Exact copy, no pictures: reproduce every record below as it stands.

Start of RECORDS PROVIDED

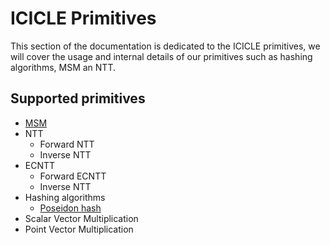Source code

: # ICICLE Primitives

This section of the documentation is dedicated to the ICICLE primitives, we will cover the usage and internal details of our primitives such as hashing algorithms, MSM an NTT.


## Supported primitives


- [MSM](./msm)
- NTT
    - Forward NTT
    - Inverse NTT
- ECNTT
    - Forward ECNTT
    - Inverse NTT
- Hashing algorithms
    - [Poseidon hash](./posedion)
- Scalar Vector Multiplication
- Point Vector Multiplication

End of RECORDS PROVIDED

* EXPECTED ANSWER:
Source code

: # ICICLE Primitives

This section of the documentation is dedicated to the ICICLE primitives, we will cover the usage and internal details of our primitives such as hashing algorithms, MSM an NTT.


## Supported primitives


- [MSM](./msm)
- NTT
    - Forward NTT
    - Inverse NTT
- ECNTT
    - Forward ECNTT
    - Inverse NTT
- Hashing algorithms
    - [Poseidon hash](./posedion)
- Scalar Vector Multiplication
- Point Vector Multiplication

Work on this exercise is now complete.